A player who excels in California (two wins both here and Torrey Pines), Snedeker will look to take advantage whilst the Tour is still here.

A fine putter, Snedeker is amongst the top-25 performers (24th) on Poa Annua surfaces since the 2013/14 season and that will serve him well this week.

There are of course concerns that Snedeker is not at full fitness but he played steadily for four rounds last week, and he can build further on that here.

At 40/1 Snedeker is overpriced to win, at a course he was won at twice in the last five years.

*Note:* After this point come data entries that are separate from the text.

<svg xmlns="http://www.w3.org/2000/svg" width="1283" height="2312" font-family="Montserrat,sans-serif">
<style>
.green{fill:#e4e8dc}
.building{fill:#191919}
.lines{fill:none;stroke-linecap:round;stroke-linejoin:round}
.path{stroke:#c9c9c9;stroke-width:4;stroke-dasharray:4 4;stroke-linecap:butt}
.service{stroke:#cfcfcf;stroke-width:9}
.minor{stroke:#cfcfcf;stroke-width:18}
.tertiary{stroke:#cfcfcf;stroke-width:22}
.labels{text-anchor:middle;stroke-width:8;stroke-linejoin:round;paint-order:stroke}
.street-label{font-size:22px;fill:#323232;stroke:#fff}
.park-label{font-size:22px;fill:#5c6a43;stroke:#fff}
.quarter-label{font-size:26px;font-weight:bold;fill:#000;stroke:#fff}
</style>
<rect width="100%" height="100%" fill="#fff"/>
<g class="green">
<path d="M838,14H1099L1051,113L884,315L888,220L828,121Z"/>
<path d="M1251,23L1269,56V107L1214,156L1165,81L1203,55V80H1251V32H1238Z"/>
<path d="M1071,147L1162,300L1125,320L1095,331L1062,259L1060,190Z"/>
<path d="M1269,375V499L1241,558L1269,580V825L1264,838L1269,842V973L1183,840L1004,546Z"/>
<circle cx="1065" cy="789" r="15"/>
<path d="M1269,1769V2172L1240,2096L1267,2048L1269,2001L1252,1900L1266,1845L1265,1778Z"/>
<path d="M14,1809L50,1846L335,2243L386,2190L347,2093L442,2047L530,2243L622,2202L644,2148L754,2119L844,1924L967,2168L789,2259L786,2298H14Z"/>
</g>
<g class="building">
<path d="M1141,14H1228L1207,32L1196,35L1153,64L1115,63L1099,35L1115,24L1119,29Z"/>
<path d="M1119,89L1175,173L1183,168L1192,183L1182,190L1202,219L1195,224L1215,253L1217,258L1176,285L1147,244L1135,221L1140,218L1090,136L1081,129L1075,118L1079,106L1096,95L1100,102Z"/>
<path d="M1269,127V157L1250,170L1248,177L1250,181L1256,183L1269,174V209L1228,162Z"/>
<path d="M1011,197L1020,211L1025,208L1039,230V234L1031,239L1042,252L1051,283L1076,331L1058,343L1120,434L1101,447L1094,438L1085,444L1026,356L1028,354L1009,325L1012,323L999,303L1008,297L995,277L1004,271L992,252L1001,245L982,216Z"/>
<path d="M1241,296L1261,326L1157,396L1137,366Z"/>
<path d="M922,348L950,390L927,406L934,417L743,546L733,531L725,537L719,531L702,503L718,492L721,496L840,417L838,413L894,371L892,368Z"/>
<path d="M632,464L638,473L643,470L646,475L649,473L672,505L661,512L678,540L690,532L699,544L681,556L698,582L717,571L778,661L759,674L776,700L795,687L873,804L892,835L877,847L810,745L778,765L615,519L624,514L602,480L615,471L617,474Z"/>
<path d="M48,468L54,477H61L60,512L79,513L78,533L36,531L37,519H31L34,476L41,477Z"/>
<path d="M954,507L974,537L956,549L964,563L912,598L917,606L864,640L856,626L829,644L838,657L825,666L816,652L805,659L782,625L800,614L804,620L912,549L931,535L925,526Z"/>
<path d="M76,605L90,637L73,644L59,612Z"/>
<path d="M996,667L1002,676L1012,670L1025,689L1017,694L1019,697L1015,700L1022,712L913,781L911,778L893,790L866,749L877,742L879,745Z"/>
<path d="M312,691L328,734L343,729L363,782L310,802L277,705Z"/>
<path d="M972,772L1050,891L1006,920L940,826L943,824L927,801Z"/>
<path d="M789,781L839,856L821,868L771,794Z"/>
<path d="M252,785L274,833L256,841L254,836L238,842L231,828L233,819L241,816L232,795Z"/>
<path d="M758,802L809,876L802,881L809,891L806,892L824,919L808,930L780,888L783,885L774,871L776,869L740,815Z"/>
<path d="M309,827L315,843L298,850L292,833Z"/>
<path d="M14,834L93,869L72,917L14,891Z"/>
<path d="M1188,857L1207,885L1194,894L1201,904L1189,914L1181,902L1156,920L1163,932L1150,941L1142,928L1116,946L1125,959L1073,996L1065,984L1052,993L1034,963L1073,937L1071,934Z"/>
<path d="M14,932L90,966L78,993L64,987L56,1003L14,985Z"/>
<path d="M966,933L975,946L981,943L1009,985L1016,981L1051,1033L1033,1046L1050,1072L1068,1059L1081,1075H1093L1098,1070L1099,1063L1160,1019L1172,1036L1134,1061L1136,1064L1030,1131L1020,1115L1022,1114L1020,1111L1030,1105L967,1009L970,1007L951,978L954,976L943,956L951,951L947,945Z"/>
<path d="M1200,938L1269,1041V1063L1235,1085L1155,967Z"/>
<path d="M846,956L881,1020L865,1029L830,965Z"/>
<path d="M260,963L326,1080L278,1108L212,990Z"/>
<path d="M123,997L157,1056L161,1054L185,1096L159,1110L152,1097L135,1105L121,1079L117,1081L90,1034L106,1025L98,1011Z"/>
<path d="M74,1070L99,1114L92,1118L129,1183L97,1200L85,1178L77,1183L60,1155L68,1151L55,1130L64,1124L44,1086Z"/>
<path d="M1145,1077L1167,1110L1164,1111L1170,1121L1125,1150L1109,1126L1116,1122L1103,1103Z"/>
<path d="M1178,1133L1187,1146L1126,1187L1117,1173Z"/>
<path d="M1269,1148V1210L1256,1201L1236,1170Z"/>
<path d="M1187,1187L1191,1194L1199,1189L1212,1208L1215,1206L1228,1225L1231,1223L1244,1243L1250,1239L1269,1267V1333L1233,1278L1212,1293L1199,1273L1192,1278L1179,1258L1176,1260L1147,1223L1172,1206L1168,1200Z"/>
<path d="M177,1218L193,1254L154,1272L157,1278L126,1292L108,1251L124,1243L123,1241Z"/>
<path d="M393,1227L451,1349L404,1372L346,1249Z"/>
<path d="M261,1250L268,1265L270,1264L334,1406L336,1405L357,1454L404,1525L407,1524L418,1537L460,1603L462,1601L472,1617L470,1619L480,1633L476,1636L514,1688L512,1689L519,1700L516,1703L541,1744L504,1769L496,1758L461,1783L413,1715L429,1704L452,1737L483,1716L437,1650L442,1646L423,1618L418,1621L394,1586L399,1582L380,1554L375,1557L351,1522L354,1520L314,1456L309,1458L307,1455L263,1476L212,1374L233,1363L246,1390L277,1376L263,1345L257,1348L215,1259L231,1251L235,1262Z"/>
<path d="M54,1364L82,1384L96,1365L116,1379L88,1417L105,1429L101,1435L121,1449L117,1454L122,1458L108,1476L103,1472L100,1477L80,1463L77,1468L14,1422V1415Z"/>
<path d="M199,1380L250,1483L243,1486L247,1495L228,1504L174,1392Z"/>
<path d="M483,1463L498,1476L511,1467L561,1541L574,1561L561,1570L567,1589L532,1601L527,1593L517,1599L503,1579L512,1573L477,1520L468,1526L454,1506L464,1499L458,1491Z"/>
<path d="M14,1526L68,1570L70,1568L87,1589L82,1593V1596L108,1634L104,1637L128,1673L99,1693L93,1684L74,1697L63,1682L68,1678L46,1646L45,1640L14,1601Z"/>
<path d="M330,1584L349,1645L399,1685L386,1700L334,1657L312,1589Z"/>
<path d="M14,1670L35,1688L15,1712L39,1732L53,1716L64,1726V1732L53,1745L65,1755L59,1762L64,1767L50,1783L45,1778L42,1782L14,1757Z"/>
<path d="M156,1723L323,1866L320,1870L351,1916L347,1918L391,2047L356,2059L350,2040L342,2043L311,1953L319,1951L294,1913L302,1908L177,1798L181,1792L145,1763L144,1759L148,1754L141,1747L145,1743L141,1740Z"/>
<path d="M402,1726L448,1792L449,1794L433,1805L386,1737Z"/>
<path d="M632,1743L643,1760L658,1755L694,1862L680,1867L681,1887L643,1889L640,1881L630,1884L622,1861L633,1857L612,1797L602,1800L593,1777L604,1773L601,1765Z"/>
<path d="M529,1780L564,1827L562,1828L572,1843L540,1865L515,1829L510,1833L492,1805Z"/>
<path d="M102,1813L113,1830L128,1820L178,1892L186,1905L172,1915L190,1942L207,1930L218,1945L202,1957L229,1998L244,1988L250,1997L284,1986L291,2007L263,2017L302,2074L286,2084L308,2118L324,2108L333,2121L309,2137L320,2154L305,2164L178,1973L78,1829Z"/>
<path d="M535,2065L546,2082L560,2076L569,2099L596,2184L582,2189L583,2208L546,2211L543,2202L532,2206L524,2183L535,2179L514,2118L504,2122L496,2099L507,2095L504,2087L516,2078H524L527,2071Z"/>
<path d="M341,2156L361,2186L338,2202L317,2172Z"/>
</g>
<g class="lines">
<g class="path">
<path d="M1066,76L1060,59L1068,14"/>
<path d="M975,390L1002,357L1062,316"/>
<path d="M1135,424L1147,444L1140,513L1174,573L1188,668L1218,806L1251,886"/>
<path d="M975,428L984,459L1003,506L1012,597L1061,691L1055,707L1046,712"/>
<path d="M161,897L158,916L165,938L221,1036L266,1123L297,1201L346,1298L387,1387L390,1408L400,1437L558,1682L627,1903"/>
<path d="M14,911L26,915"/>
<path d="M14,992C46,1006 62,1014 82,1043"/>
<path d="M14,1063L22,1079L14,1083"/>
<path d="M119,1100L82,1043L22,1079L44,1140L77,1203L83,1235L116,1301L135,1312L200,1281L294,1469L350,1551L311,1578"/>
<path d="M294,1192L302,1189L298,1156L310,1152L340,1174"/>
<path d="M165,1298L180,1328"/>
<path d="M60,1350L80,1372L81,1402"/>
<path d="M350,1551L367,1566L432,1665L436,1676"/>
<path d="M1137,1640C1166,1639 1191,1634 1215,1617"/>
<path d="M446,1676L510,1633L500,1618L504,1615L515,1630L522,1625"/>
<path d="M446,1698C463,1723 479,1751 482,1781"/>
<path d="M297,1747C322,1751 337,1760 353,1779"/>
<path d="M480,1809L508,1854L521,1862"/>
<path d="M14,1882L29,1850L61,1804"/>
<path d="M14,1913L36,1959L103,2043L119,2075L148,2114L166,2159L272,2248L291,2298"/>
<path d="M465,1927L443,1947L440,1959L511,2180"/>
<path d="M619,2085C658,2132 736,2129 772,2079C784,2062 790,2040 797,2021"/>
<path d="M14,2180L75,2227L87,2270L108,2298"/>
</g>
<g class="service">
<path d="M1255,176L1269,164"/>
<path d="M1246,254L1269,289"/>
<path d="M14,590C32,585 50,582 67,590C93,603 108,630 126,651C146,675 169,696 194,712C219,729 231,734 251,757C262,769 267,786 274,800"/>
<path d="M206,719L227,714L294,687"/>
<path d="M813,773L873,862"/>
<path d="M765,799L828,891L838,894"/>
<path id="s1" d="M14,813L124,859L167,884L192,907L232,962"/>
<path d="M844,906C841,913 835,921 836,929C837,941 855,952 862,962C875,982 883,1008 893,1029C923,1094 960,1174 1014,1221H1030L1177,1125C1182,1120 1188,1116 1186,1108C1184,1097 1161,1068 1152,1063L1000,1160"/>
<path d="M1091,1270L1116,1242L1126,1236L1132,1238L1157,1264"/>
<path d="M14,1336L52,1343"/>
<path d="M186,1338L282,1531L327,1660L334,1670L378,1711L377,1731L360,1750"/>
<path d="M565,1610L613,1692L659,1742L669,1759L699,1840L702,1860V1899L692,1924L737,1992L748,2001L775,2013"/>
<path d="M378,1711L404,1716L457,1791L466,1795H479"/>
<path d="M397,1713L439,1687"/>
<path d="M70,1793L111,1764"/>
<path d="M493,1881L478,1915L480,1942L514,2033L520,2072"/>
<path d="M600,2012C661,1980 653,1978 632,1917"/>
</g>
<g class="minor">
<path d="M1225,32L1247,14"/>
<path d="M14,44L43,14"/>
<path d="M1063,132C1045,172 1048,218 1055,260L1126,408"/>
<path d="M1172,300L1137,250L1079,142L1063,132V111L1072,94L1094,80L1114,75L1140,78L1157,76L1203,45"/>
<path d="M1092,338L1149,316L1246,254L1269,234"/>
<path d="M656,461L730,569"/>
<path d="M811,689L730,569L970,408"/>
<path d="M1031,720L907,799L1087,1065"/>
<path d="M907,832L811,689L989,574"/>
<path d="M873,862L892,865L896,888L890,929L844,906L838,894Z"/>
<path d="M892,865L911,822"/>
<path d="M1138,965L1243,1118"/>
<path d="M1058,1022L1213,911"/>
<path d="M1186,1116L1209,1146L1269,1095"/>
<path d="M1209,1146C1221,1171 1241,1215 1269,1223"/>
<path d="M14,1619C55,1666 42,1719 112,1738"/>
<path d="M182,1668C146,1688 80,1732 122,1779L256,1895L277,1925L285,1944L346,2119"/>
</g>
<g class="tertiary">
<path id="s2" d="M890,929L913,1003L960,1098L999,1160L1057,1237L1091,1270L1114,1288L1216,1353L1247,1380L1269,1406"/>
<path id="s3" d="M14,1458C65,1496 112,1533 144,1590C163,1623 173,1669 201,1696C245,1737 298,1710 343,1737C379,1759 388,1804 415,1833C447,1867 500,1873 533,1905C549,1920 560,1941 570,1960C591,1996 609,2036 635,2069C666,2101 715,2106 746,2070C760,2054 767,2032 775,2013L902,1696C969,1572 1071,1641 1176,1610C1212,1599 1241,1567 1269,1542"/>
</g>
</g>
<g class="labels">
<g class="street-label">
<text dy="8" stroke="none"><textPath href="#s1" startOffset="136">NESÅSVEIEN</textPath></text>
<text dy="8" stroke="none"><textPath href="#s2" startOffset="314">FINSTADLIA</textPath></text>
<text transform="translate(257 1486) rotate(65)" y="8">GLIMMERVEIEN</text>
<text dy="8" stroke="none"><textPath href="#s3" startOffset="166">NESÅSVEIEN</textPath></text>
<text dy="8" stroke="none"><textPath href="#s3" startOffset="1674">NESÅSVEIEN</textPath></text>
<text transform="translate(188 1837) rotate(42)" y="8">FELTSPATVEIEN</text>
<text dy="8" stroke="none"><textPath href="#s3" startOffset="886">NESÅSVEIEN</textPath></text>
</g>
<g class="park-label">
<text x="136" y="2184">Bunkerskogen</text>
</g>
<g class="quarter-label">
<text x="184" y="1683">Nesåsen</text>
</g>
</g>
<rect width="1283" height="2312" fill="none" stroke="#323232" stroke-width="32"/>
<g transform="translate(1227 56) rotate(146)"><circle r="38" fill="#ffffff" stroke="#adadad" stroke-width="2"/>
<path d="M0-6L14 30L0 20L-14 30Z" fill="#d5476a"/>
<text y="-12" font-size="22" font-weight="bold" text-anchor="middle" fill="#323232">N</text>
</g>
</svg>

If he is to work his way back into the top-50 before major season, he will want to take advantage of events he loves, such as this one.

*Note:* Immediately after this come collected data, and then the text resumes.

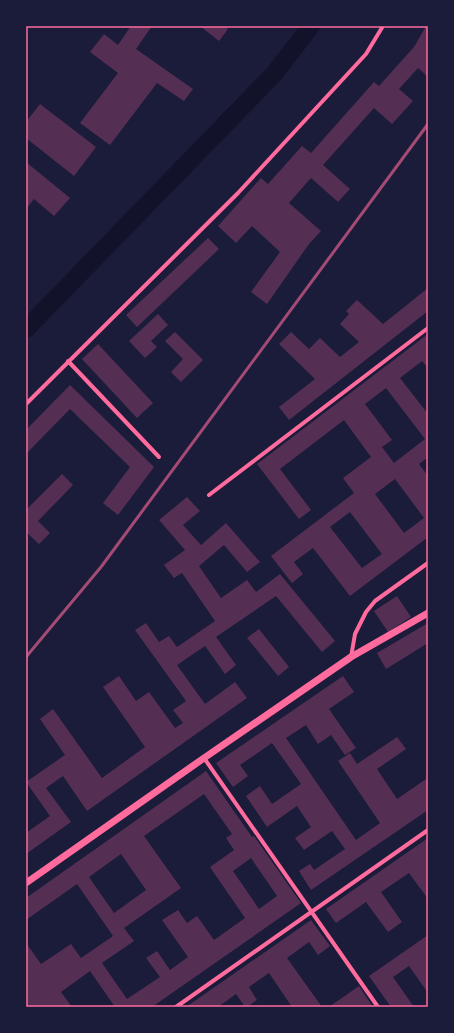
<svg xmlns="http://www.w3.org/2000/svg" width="454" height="1033" font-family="Helvetica,sans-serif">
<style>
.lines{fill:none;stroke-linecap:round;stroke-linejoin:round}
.canal{stroke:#12122b;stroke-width:18}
.building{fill:#542f53;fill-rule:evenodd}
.minor{stroke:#ff6b9d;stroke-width:4}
.tertiary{stroke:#ff6b9d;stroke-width:7}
.rail{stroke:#a44b75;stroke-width:3}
.neatline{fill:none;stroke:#ff6b9d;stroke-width:1.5}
</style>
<rect width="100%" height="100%" fill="#1b1b3a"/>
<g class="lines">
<polyline class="canal" points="26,329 274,74 311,26"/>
</g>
<g class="building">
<polygon points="131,26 152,26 136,49 193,89 184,101 157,83 110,145 80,123 118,73 90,52 104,34 118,45"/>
<polygon points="200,26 224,26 228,29 219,41"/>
<polygon points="426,26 428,26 428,77 418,68 399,89 413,101 392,124 374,108 323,165 350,189 338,202 311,178 289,203 321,231 309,244 267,304 251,292 280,252 252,226 236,243 218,226 261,178 268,184 302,146 311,153 374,82 379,86 414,47"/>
<polygon points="40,104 96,147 74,176 26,138 26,122"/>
<polygon points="26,162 70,198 54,216 34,199 26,209"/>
<polygon points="208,238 219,249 137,327 126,315"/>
<polygon points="428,288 428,311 289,420 279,407 315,379 279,344 291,332 309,349 320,338 340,357 359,342 340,324 349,314 346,311 357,300 383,324"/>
<polygon points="158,314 168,325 151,341 157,347 145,358 129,341"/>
<polygon points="175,332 203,360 181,382 171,372 183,359 165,341"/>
<path d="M428 334V368L422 361 400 378 428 414V457L419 464 428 476V537L350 596 313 548 294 562 303 574 292 583 271 556 354 493 343 478 371 457 344 420 280 469 311 510 299 519 257 464ZM386 388 425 439 394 463 382 447 392 440 365 404ZM395 479 424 518 404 533 375 494ZM350 512 382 554 362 568 330 527Z"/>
<polygon points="98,344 153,403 137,418 82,359"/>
<polygon points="70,385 154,467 118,515 103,503 130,467 70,409 26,454 26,430"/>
<polygon points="62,474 73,485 38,521 50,533 39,544 26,532 26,510"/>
<polygon points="187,497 200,511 183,525 201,545 226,523 260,562 247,572 224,545 199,566 221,598 247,580 256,592 280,574 335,641 322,652 276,596 216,637 236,665 225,674 205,646 177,665 205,704 235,682 247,698 87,811 63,776 46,788 71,822 26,854 26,833 50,816 26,782 65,755 40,719 53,709 102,778 145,747 103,687 119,676 136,701 149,692 175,728 183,723 173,710 186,701 135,630 146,623 159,642 169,636 177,647 215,621 182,573 174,578 164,565 185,550 159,520"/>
<polygon points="397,596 411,617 388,632 374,611"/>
<polygon points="428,623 428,643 386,669 377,653"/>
<polygon points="259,629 289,667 278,676 247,638"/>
<polygon points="343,676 354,692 329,709 356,748 345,755 331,735 318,744 306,725 286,738 356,840 380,823 338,761 350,753 357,764 397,737 406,749 377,769 397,799 426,779 428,782 428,810 311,890 299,871 310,864 314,870 345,849 332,831 304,850 295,838 311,827 297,806 267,827 246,796 260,786 272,804 301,784 272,743 240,765 248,776 233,787 216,763"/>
<path d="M206 771 252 837 254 836 301 903 152 1007H115L90 971 61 992 72 1007H26V943L41 964 71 944 81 958 113 936 77 884 26 920V898ZM204 794 232 834 226 838 234 850 210 867 245 918 214 940 197 916 187 923 178 910 162 920 188 957 170 970 157 951 146 958 160 977 127 999 102 963 134 941 124 928 181 888 144 836ZM121 854 146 890 114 913 89 877ZM251 858 277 896 259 909 233 871Z"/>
<polygon points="428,838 428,899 409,873 381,892 402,922 388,932 366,902 336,923 326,909"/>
<polygon points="311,920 330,946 318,955 309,942 287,958 322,1007 292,1007 269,973 249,987 257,1000 247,1007 245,1007 236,994 218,1007 186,1007"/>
<polygon points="428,935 428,993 409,966 393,977 414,1007 391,1007 369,976"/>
<polygon points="359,986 373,1007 329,1007"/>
</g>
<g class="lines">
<g class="minor">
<polyline points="68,361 159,457"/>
<polyline points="26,404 238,193 366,54 383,26"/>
<polyline points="209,495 428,328"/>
<polyline points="351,657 355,634 366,612 375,601 428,563"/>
<polyline points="204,758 378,1007"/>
<polyline points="176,1007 428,830"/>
</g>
<polyline class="tertiary" points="26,883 204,758 351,657 428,613"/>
<polyline class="rail" points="26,657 101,567 428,124"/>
</g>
<rect width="454" height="1033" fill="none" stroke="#1b1b3a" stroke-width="54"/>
<rect x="27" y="27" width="400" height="979" class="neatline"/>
</svg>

Chris Kirk 100/1 (StanJames) 0.5pt e/w:

I backed Chris Kirk at the Sony Open last month, after his 4th place finish at the RSM Classic, and he fell just short finishing in a tie for 10th.

Kirk missed the cut at the CareerBuilder a week after that 10th place finish in Hawaii, but has showed good form again since.

A second-round 65wasn’t enough to get him through that week in California, but finishes of T35 and T11 on his last two starts show he is still in a good place with his golf game.

When finishing 11th in Phoenix, Kirk could only rank T44 in SG: Putting but did rank T11 in Greens in Regulation and 22nd in Par-4 Performance, and that’s a huge positive heading to this event.

Whilst Kirk isn’t the best putter on Poa Annua, and he generally doesn’t play particularly well here, he has had success at this event. In 2013 he finished 2nd behind Snedeker and will be hoping for a similar finish this week, given his strong play in SG: Approach (15th) so far this season.

A 39th place finish last season was Kirk’s next best effort, where two rounds of 73 held him back. Despite these two tough rounds, Kirk was only 3 shots shy of 14th place and I fully expect him to go better once again this week.

All the time Kirk is three-figures he is worth keeping an eye on in current form, and given his play here in 2013 I thought this could be another chance for him to finish inside the top-5.

Vaughn Taylor 150/1 (StanJames) 0.5pt e/w:

It isn’t just his win here two years ago that makes Vaughn Taylor an intriguing prospect but his play at this event as a whole, as well as his play so far this season.

In eight starts at this event, Taylor has a win, a 10th, a 14th and a 26th place finish, against just three missed cuts.

Not only has Taylor impressed in this event, he has also had several good finishes so far this season, with three top-11 finishes in his first eight starts, including last week in Phoenix.

Given his current form, his clear affinity with this event and his three-figure price, I thought Taylor was worth chancing here at an attractive 150/1. Whilst inconsistency has plagued Taylor’s career, he has a top-10 at Augusta to his name, and managed to make the 2006 U.S. Ryder Cup team, so there have been some highlights.

A good start to the season, and a return to the course that literally saved his career, there is a good chance we see a buoyant Vaughn Taylor this week, as he looks to build on his efforts in Phoenix last week.